Why was the Windows File Transfer so bad at predicting transfer time? [duplicate]

Estimation

xkcd

I know that the Windows copy dialog (in Windows XP) stores the copy in memory first, and it is still copying after the dialog closes, so the time is off, but why is the estimation of the time it will take to make a copy so inaccurate, even when memory copying has been disabled (in Vista and Windows 7)? It seems so arbitrary! How does the whole copy procedure work, and why can't Windows estimate it correctly?


Solution 1:

In short: the poor algorithms and the jumpy estimation is actually an implementation weakness.

Other tools like TeraCopy do a better job. I think it is not worth explaining why their implementation is not good. They will have noticed it and will improve.

What is difficult:

  1. You have to take into account resource fluctuations (CPU/Network bandwidth/HDD speed mainly)
  2. You need to extrapolate the time it'll take by predicting the behavior (what Windows file copy definitively does badly right now).
  3. Make adjustments time over time to your original estimation (I mean small adjustments not like in the funny picture above!)

For this not only the amount of bytes but the amount of files to create play a role. If you have a million of 1KB files or thousand 1MB files the situation will be quite different because the former has the overhead of creating many many files. Depending on the filesystem used, this could take more time than actually transferring the data.

This dialog drove me mad also quite a couple of times:

  • On an older WinNT system, if you had a lot of small files to copy, it displayed the name and nice animation for each file slowing down the whole process to be practically unusable.

The modern Windows copy stuff is not much better:

  • To compute the amount of data to transfer it seems to make a lookup first (that is what I suppose it does) so it takes ages if you select many directories until it effectively starts to do the job.
  • Some built-in timeout impeaches big files to be copied (> about 60GB on my system). The pain is that it tell you that after having copied already more than 30GB over the network and this is lost bandwith and time because you have to restart from scratch!
  • Copy of files from one computer to another is damn slow for some reason. (I mean compared with the available network bandwidth, using other tools it is faster so it's not a computational limitation.)

Solution 2:

Raymond Chen wrote a very nice article about this once. Basically, the dialog is just guessing :).

https://devblogs.microsoft.com/oldnewthing/20040106-00/?p=41193

"Because the copy dialog is just guessing. It can't predict the future, but it is forced to try. And at the very beginning of the copy, when there is very little history to go by, the prediction can be really bad.

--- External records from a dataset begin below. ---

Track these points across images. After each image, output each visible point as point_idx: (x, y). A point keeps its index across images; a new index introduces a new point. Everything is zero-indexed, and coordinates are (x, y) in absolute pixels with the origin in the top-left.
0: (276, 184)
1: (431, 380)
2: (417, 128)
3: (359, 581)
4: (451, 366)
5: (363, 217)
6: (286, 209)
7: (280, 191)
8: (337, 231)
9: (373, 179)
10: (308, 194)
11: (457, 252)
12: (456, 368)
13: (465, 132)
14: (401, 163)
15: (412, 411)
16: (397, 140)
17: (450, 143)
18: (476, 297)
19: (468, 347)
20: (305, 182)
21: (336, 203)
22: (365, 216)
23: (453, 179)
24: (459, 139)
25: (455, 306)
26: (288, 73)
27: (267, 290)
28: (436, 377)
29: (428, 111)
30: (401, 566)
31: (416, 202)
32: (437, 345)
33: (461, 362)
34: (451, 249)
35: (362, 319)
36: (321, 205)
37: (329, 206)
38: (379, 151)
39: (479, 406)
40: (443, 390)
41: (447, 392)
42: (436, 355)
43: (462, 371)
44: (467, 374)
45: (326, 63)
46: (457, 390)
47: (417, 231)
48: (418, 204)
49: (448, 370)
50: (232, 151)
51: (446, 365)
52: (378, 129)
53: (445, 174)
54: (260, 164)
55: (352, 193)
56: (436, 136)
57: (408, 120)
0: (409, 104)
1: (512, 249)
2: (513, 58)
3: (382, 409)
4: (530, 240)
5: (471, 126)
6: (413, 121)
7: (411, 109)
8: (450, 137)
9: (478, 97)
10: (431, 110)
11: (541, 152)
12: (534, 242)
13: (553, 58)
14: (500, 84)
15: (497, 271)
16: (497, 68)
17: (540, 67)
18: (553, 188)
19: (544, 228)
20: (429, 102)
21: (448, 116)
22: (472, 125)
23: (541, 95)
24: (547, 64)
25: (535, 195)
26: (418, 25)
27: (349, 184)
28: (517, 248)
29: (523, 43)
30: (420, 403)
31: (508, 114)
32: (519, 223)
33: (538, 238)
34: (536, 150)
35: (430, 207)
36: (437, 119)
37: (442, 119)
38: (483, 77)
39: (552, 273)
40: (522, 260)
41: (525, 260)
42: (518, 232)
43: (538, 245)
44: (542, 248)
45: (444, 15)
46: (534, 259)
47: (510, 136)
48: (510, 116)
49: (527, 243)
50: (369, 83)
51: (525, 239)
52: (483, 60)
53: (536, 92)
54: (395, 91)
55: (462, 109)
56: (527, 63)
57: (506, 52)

Here's an analogy: Suppose somebody tells you, "I am going to count to 100, and you need to give continuous estimates as to when I will be done." They start out, "one, two, three...". You notice they are going at about one number per second, so you estimate 100 seconds. Uh-oh, now they're slowing down. "Four... ... ... five... ... ..." Now you have to change your estimate to maybe 200 seconds. Now they speed up: "six-seven-eight-nine" You have to update your estimate again.

Now somebody who is listening only to your estimates and not the the person counting thinks you are off your rocker. Your estimate went from 100 seconds to 200 seconds to 50 seconds; what's your problem? Why can't you give a good estimate?

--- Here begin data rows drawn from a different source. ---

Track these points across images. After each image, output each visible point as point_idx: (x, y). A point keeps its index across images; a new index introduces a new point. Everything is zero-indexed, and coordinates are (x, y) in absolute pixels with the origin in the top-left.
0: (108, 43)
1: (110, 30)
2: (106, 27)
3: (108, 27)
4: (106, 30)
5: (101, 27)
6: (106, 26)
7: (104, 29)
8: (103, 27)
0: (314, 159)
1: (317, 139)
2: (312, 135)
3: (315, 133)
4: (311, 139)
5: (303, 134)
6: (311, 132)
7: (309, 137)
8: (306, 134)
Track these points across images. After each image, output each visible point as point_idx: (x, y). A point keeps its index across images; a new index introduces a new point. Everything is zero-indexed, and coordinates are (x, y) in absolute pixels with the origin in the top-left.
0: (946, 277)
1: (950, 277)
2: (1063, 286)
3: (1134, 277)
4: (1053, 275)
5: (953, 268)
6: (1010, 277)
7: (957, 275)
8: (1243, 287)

File copying is the same thing. The shell knows how many files and how many bytes are going to be copied, but it doesn't know know how fast the hard drive or network or internet is going to be, so it just has to guess. If the copy throughput changes, the estimate needs to change to take the new transfer rate into account."

Solution 3:

I am going to count to ten, 1....2....3....4 how many dots is it going to take to get to 10?

5.6.7 What about now? Do you take in to account all past dots between numbers and average it, do you only take the last 4 intervals and use that average, do you only look at the last interval?

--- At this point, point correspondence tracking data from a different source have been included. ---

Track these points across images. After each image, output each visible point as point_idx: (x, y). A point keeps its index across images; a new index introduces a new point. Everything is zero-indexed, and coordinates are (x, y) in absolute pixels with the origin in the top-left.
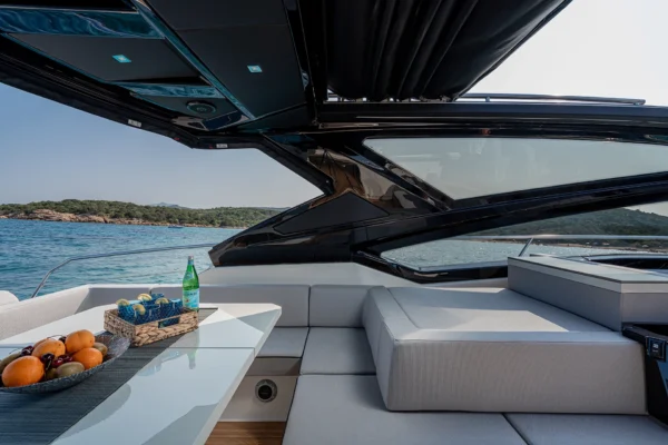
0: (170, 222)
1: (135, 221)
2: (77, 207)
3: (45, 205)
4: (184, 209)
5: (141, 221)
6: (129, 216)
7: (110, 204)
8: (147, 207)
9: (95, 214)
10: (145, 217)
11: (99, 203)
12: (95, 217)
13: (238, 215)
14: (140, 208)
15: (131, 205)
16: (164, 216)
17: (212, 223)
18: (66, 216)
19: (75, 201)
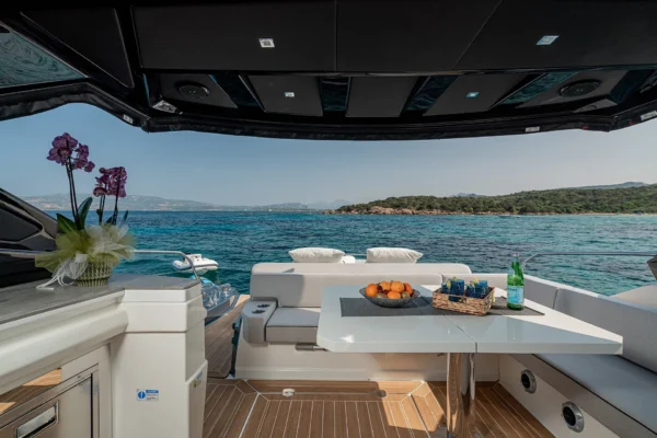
0: (465, 211)
1: (435, 212)
2: (395, 202)
3: (377, 203)
4: (480, 198)
5: (439, 211)
6: (430, 207)
7: (417, 198)
8: (445, 199)
9: (405, 207)
10: (443, 208)
11: (409, 198)
12: (406, 210)
13: (544, 200)
14: (440, 200)
15: (432, 198)
16: (459, 205)
17: (510, 209)
18: (388, 210)
19: (393, 198)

You have the same problem with file transfers. The speed that the file transfers is not constant, it speeds up and slows down based on a lot of factors. The reason the number jumps around so much is Microsoft leaned toward the "only count the last interval" side of the spectrum.

There is nothing wrong with that side of the spectrum, it gives you more accurate "seconds per second" (one second in real time makes the counter go down by one second) but this causes the total ETA of the timer to jump around a lot.

A good example of the opposite side is 7-Zip when it is compressing. If the speed of the compression drops as it processes you can see that the ETA does not jump dramatically like a file transfer ETA, but it may take 2 to 3 real seconds before the timer ticks down one second (or it even may start counting up) until it stabilizes at the new speed.